Keely May
Faces of blues artists on the covers of vinyl records – Charlie Patton, Mississippi Fred McDowell – span the walls of a room at the End of All Music, Oxford’s record store.
Staffer Ben DuPriest sips coffee in the early morning at a small desk beneath those blues walls, telling stories about the music, and fans who travel to hear it.
DuPriest, who earned his doctorate in ethnomusicology at the University of Pennsylvania researching the blues, is dedicated to finding pathways for artists to express their freedom by looking at what threatens those freedoms – namely the music business, and a lack of financial support – and how it dampens creativity.
To understand any genre of popular music, DuPriest said, not just the blues, you have to come to terms with the forces which undermine creativity, and by extension, freedoms.
DuPriest found the blues in the Delta after moving to Mississippi in 2016 to begin his research, which also began a love affair with backroads and blues festivals. Along the way he gained insight into the harsher realities musicians faced.
His musical interests reach as far back as childhood. As a boy, attending church in Athens, Georgia, the voices of the church choir filled his imagination.
When he began to play the drums, and the sound of drumsticks clashing against his very first drum set filled the house. His father had played drums in high school and college. From elementary school band to middle school choir, music fueled him.
“Everyone had their thing, mine was music,” said DuPriest, as the early light filtered through a small window overlooking the Square, reflecting off a record on his desk, which sent the light dancing across the ceiling.
It marked the beginning of a journey that has taken DuPriest across the Delta exploring the truths and hidden inequities experienced by musicians, the differences between the reality musicians face and fan perceptions of the music.
Once, DuPriest walked into a small local blues spot in the Mississippi Delta, where a sound he couldn’t easily categorize was playing, a funk-jazz.
“Turn that mess off,” DuPriest recalled hearing the man sitting at the front desk yell back to what seemed to be his employees. They replaced it with traditional blues music, crackling through the speakers as DuPriest entered.
Later, DuPriest learned that this new music was not some type of funk-jazz. It was a new, greener branch of blues, he said. Most blues tourists wouldn’t recognize it.

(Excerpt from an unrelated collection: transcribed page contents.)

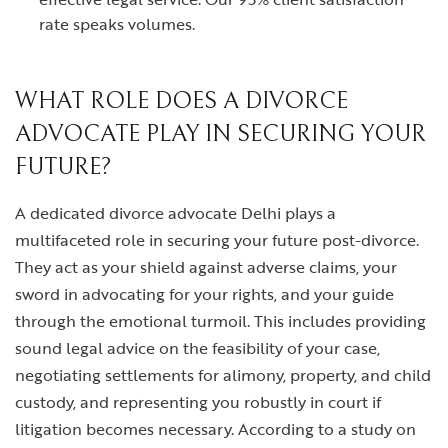
rate speaks volumes.
WHAT ROLE DOES A DIVORCE
ADVOCATE PLAY IN SECURING YOUR
FUTURE?
A dedicated
divorce advocate Delhi
plays a
multifaceted role in securing your future post-divorce.
They act as your shield against adverse claims, your
sword in advocating for your rights, and your guide
through the emotional turmoil. This includes providing
sound legal advice on the feasibility of your case,
negotiating settlements for alimony, property, and child
custody, and representing you robustly in court if
litigation becomes necessary. According to a study on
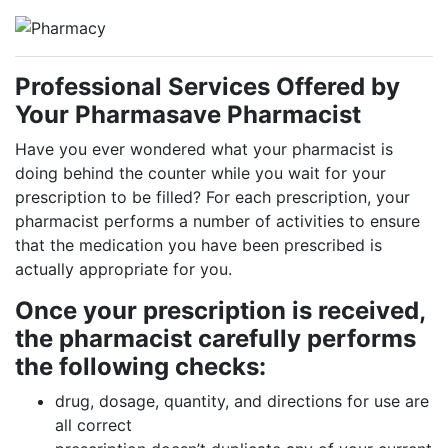
Professional Services Offered by
Your Pharmasave Pharmacist
Have you ever wondered what your pharmacist is
doing behind the counter while you wait for your
prescription to be filled? For each prescription, your
pharmacist performs a number of activities to ensure
that the medication you have been prescribed is
actually appropriate for you.
Once your prescription is received,
the pharmacist carefully performs
the following checks:
drug, dosage, quantity, and directions for use are
all correct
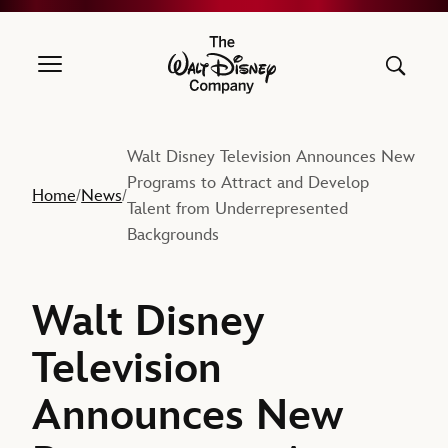
The Walt Disney Company
Walt Disney Television Announces New
Programs to Attract and Develop
Home
News
/
/
Talent from Underrepresented
Backgrounds
Walt Disney
Television
Announces New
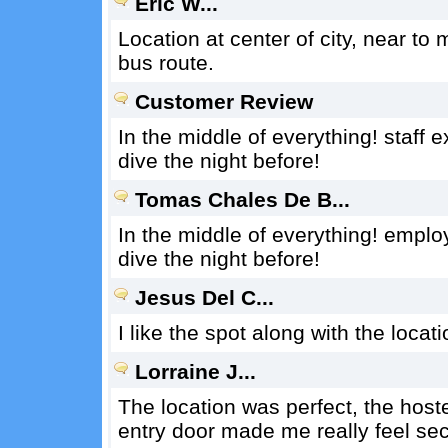
Eric W...
Location at center of city, near to
bus route.
Customer Review
In the middle of everything! staff
dive the night before!
Tomas Chales De B...
In the middle of everything! emplo
dive the night before!
Jesus Del C...
I like the spot along with the locatio
Lorraine J...
The location was perfect, the host
entry door made me really feel sec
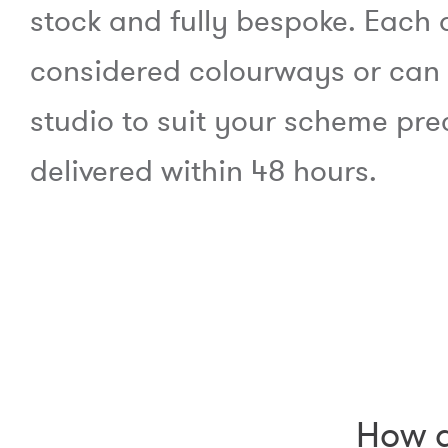
stock and fully bespoke. Each 
considered colourways or can
studio to suit your scheme pre
delivered within 48 hours.
How d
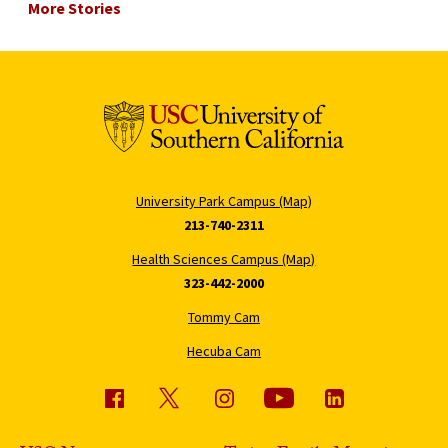
More Stories
University Park Campus (Map)
213-740-2311
Health Sciences Campus (Map)
323-442-2000
Tommy Cam
Hecuba Cam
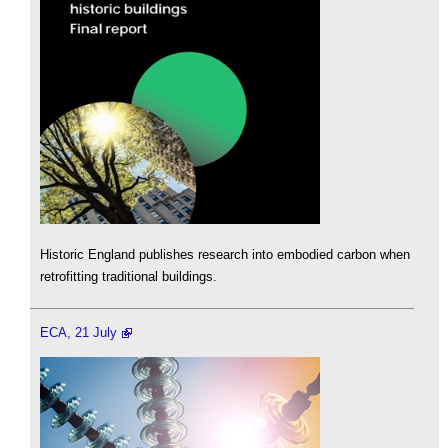
Historic England publishes research into embodied carbon when
retrofitting traditional buildings.
ECA, 21 July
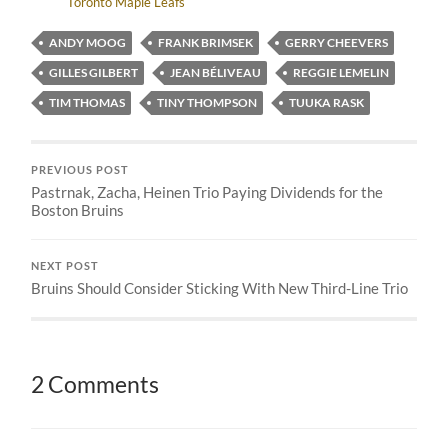
Toronto Maple Leafs
ANDY MOOG
FRANK BRIMSEK
GERRY CHEEVERS
GILLES GILBERT
JEAN BÉLIVEAU
REGGIE LEMELIN
TIM THOMAS
TINY THOMPSON
TUUKA RASK
PREVIOUS POST
Pastrnak, Zacha, Heinen Trio Paying Dividends for the
Boston Bruins
NEXT POST
Bruins Should Consider Sticking With New Third-Line Trio
2 Comments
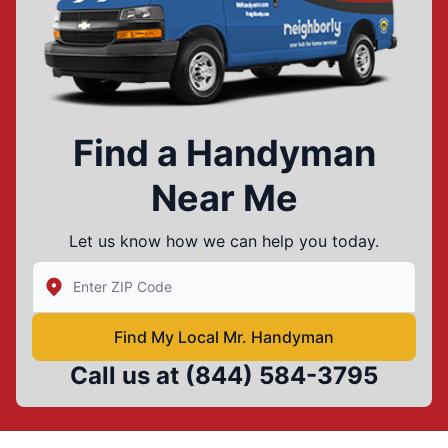
Find a Handyman
Near Me
Let us know how we can help you today.
Enter Zip/Postal Code to find local Mr Handyman
Find My Local Mr. Handyman
Call us at
(844) 584-3795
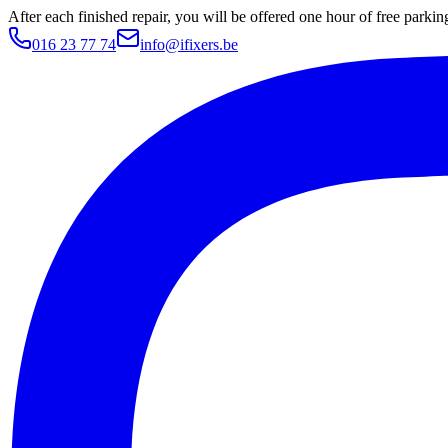
After each finished repair, you will be offered one hour of free parki
016 23 77 74
info@ifixers.be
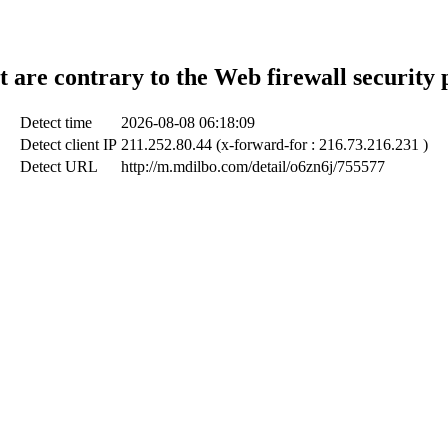
t are contrary to the Web firewall security 
Detect time
2026-08-08 06:18:09
Detect client IP
211.252.80.44 (x-forward-for : 216.73.216.231 )
Detect URL
http://m.mdilbo.com/detail/o6zn6j/755577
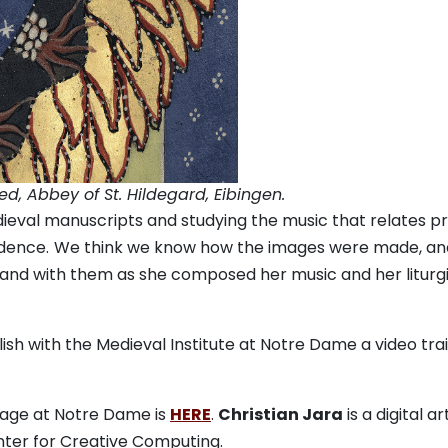
ved, Abbey of St. Hildegard, Eibingen.
ieval manuscripts and studying the music that relates p
dence.
We think we know how the images were made, an
and with them as she composed her music and her liturg
sh with the Medieval Institute at Notre Dame a video trai
page at Notre Dame is
HERE
.
Christian Jara
is a digital ar
nter for Creative Computing.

Blues tourism creates a set of expectation that limits what gets heard, shared.
Also, scholars study this relationship of influence and perception, he said. DuPriest wants to support the musicians who do not pander. He seeks the real, not merely the traditional, and not some facade for the tourism industry.
“I don’t want these musicians to be pigeon-holed into a narrow framework that only defines their past and how we perceive the history of the music,” said DuPriest.

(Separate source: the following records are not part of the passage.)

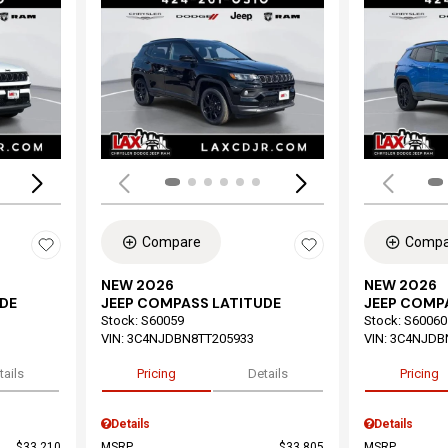
Loading...
Load
Compare
Compa
NEW 2026
NEW 2026
DE
JEEP COMPASS LATITUDE
JEEP COMP
Stock
:
S60059
Stock
:
S60060
VIN:
3C4NJDBN8TT205933
VIN:
3C4NJDB
tails
Pricing
Details
Pricing
Details
Details
$33,210
MSRP
$33,805
MSRP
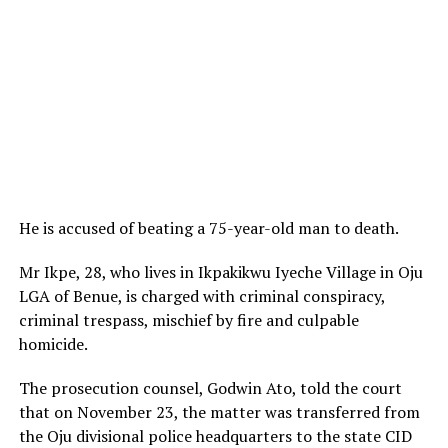
He is accused of beating a 75-year-old man to death.
Mr Ikpe, 28, who lives in Ikpakikwu Iyeche Village in Oju
LGA of Benue, is charged with criminal conspiracy,
criminal trespass, mischief by fire and culpable
homicide.
The prosecution counsel, Godwin Ato, told the court
that on November 23, the matter was transferred from
the Oju divisional police headquarters to the state CID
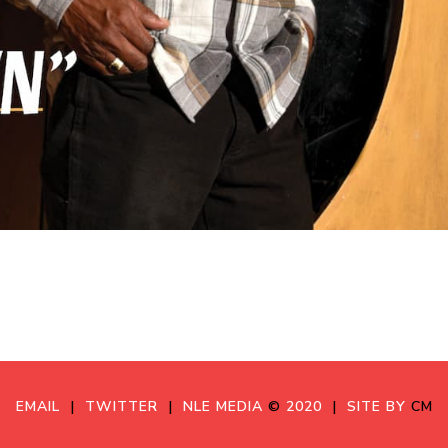
EMAIL
|
TWITTER
|
NLE MEDIA
©
2020
|
SITE BY
CM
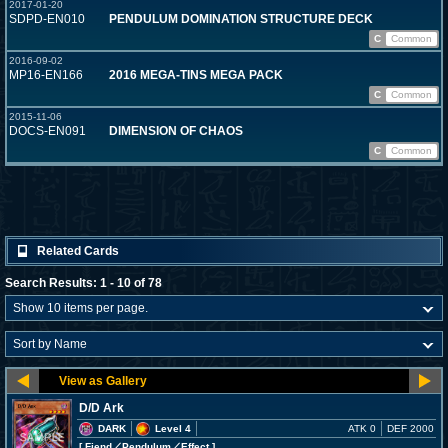
2017-01-20
SDPD-EN010
PENDULUM DOMINATION STRUCTURE DECK
C
Common
2016-09-02
MP16-EN166
2016 MEGA-TINS MEGA PACK
C
Common
2015-11-06
DOCS-EN091
DIMENSION OF CHAOS
C
Common
Related Cards
Search Results: 1 - 10 of 78
D/D Ark
DARK
Level 4
ATK 0
DEF 2000
[ Fiend
／Pendulum／Effect
]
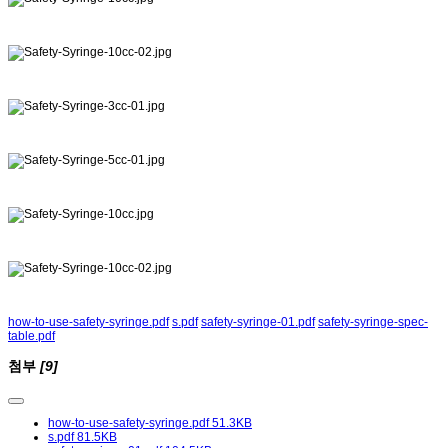
how-to-use-safety-syringe.pdf
s.pdf
safety-syringe-01.pdf
safety-syringe-spec-
table.pdf
첨부
[9]
how-to-use-safety-syringe.pdf
51.3KB
s.pdf
81.5KB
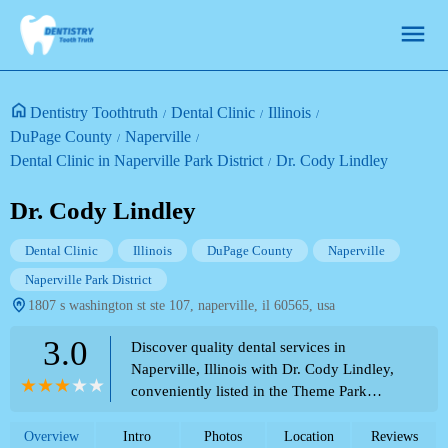
Dentistry Toothtruth
Dental Clinic
Illinois
DuPage County
Naperville
Dental Clinic in Naperville Park District
Dr. Cody Lindley
Dr. Cody Lindley
Dental Clinic
Illinois
DuPage County
Naperville
Naperville Park District
1807 s washington st ste 107, naperville, il 60565, usa
3.0
Discover quality dental services in
Naperville, Illinois with Dr. Cody Lindley,
conveniently listed in the Theme Park
Directory. Contact (630) 369-3120 for
appointments and inquiries.
Overview
Intro
Photos
Location
Reviews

He glanced up to the records adorning the walls. Seemingly prompted by the faces of the greats surrounding the room, he began to explain the history of Delta Blues and its deep traditions. Still, this is not the only reality, he pointed out.
“We should always allow our understanding of musicians to be diverse with respect to musical style- not only valuing musicians who play in a traditional style,” said DuPriest. “The reality is that 90% of the time you’ll see a band, whether that be in Clarksdale or wherever, play a Prince cover or some kind of R&B or soul music.”
Too, DuPriest believes music across genres has become symbolically overvalued, suggesting racial progress when it’s not the reality. “The democratic value of music has become a little bit too common and over-emphasized in areas where there has really been very little progress,” said DuPriest.
DuPriest said that although music can be a great-democratizer, this is not always the case, and the perception of music has been skewed to place artists on pedestals.
It’s not fair to use these artists as a figurehead for social progress when they themselves are often disadvantaged by the relationship that capitalism has created between their music and its listeners, he said. Mississippi places cultural significance on music, but the reality is that these artists are barely making any money.
Capitalism makes the lives of artists difficult, he said. With so little funding available, it is hard for musicians to fully devote their time to music.
He does credit the Mississippi Arts Commission as they work to provide funding for artists in the state, and DuPriest said he is grateful to have worked with them to provide grants to musicians. Still, he believes there is work to be done. “It’s very hard to make enough money to make art in general,” he said.
He wants to uplift these musical artists by providing them with a voice, whether through his research or finding avenues for these artists to experience better financial support.
“It is important to recognize that artists will play in a traditional style, but they are also just as good at playing new music or music from the 60s, 70s, and 80s. Their interest in that is just as interesting to me.”
Keely May is a sophomore from Madison, Mississippi, studying both Public Policy Leadership and Integrated Marketing Communications at the University of Mississippi. In her free time, she enjoys reading, writing, and playing guitar.